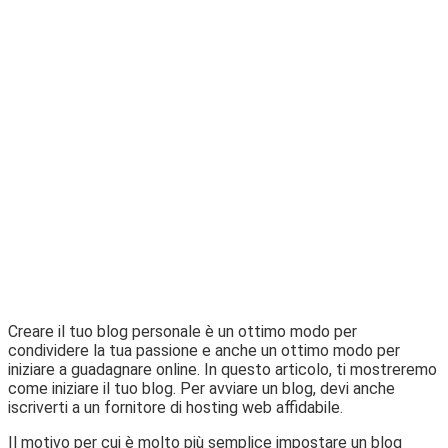
Creare il tuo blog personale è un ottimo modo per
condividere la tua passione e anche un ottimo modo per
iniziare a guadagnare online. In questo articolo, ti mostreremo
come iniziare il tuo blog. Per avviare un blog, devi anche
iscriverti a un fornitore di hosting web affidabile.
Il motivo per cui è molto più semplice impostare un blog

#####

• Exercise requirements
Render every line of text from the items above as a Markdown table with the columns Row and Text, numbering the lines in order and skipping any blank ones. Leave the pictures out of your answer.

• Output
| Row | Text |
|---|---|
| 1 | Creare il tuo blog personale è un ottimo modo per |
| 2 | condividere la tua passione e anche un ottimo modo per |
| 3 | iniziare a guadagnare online. In questo articolo, ti mostreremo |
| 4 | come iniziare il tuo blog. Per avviare un blog, devi anche |
| 5 | iscriverti a un fornitore di hosting web affidabile. |
| 6 | Il motivo per cui è molto più semplice impostare un blog |